■ Excerpted passage
Classic, of course. Perfectly calibrated. You wonder, should I eliminate the enemies row by row? Clearly I should, because that gives me more time long-term. Or should I go column by column? After I shoot one guy, it’s easiest to shoot the guy right behind him, so this makes sense practically if not in an ideal world. Which of these is best if we are concerned about minimizing the amount of damage to our shields? We need our shields. Like Centipede, this combines mutually unmaximizable objectives with a milieu that rewards patience rather than frantic reflexes.
Like its near-namesake, there’s a colored overlay on the screen which helps define the zones of the game. But the important part of this game is the controller. It’s fantastic! You actually lean forward to push your ship forward, and pull back to pull it back. It’s also a steering wheel and of course you shoot with it. The controller is so heavy, requiring physical effort to manipulate, that it gives a better feeling of being within the space of the game than any other game I’ve played. And the other interesting feature is the lack of enemies. There really aren’t many things to shoot. Which is good because to shoot them you have to get really close, or at least I did since there seems to be no way to aim. The haptic controller and realistic-in-a-way randomness make this a unique experience.
This is a space shooter with a huge map. Your ship stays in the same place, and the background scrolls behind you. This was revolutionary at the time – before Sinistar! There’s a mini-map next to the background, telling you where you are, and where the ships you need to blow up are. It’s quite optional whether you blow up the smaller things – they aren’t that much of a risk, though it helps if there’s fewer of them. In addition to the free scrolling and the mini-map, this game pioneered having a computer voice, and pioneered the continue screen! Players must have been infuriated that a continue screen had been possible all these years. But how is the gameplay? Excellent. The ships you need to blow up have one spot in the middle you need to hit. If you approach from the right angle you can destroy the ship right away – otherwise its 8 projectiles (which you can also destroy, rendering it helpless, if you want to do things gradually) shoot at you. Some need to be approached from above/below, and some from left/right.

■ Task 1
Answer each question about the arcade game reviews.
(a) According to the first paragraph, which game likewise combines mutually unmaximizable objectives with a milieu that rewards patience?
(b) According to the second paragraph, what does the player do to push the ship forward?
(c) According to the third paragraph, how many projectiles do the ships you need to blow up have?
■ Task 2
State whether each statement agrees with the arcade game reviews, and quote the words that decide it.
(a) The game with the heavy controller offers a great many enemies to shoot.
(b) In the space shooter with the huge map, the ship stays in place while the background scrolls.
(c) The space shooter with the huge map is said to have come after Sinistar.
■ Task 3
Resume the arcade game reviews from their final sentence.
The rows play no part in this work.

[Saved entries]
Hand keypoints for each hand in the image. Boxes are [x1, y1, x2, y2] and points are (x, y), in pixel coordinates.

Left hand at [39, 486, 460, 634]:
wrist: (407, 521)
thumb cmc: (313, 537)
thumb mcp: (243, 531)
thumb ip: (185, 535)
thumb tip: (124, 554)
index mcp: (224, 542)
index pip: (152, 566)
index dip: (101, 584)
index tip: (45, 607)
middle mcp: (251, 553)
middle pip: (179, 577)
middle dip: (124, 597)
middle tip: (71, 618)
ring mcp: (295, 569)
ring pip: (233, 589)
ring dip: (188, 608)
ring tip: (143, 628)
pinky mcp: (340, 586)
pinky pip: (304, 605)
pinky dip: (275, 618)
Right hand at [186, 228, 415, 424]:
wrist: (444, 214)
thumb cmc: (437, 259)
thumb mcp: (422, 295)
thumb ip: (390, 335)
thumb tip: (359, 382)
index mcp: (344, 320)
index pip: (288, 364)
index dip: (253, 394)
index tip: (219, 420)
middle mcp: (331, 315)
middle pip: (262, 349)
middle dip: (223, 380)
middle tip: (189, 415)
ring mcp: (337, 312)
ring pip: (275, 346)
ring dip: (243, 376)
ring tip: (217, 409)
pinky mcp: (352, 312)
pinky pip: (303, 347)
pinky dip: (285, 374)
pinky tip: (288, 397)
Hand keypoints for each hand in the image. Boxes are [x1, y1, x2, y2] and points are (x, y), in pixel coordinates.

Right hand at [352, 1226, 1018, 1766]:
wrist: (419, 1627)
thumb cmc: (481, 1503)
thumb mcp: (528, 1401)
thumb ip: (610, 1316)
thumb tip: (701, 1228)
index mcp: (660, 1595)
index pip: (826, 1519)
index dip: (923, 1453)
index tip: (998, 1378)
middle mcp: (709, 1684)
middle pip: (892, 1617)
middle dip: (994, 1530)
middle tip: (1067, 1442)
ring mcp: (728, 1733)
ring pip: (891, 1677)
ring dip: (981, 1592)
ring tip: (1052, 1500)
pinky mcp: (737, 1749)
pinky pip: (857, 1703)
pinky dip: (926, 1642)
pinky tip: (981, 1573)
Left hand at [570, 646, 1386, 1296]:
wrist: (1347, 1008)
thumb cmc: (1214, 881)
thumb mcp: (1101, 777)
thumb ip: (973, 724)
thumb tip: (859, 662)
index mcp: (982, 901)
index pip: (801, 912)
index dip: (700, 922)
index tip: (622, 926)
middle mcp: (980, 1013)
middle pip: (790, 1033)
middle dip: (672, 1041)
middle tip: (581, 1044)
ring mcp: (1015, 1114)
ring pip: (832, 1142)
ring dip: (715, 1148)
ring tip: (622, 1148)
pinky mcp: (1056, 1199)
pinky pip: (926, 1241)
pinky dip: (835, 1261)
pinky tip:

■ Expected output 1
(a) Centipede
(b) The player leans forward.
(c) 8

■ Expected output 2
(a) No: "There really aren’t many things to shoot."
(b) Yes: "Your ship stays in the same place, and the background scrolls behind you."
(c) No: "This was revolutionary at the time – before Sinistar!"

■ Expected output 3
Exceeded my high expectations. You’ve got the ordinary mushrooms you have to destroy. Then more appear from the fragments of any unkilled centipedes. Then more are dropped by these snake guys that go sideways, and by these other guys that just fall accompanied by a loud BLOOP. With the interplay of these various sources of trouble you need to be reactive, while still focusing on eliminating the mushrooms at the bottom of the screen first. Then in carrying OUT this challenging combination of tasks, you use a trackball and a fire button. You generally move left to right only, which seems odd for a trackball, but it’s great because you can fine-tune your speed to catch up with or overtake your foes. And whacking the ball to go as fast as possible, unlike in most games where it’s a sign of desperation or a cocky flourish, is actually a strategy when you want to overtake the centipede before it makes a U-turn. Finally, the ball’s 3D capabilities soon become essential, when the creatures reach the bottom of the screen and you need to shift paradigms and go above them. A real game of skill.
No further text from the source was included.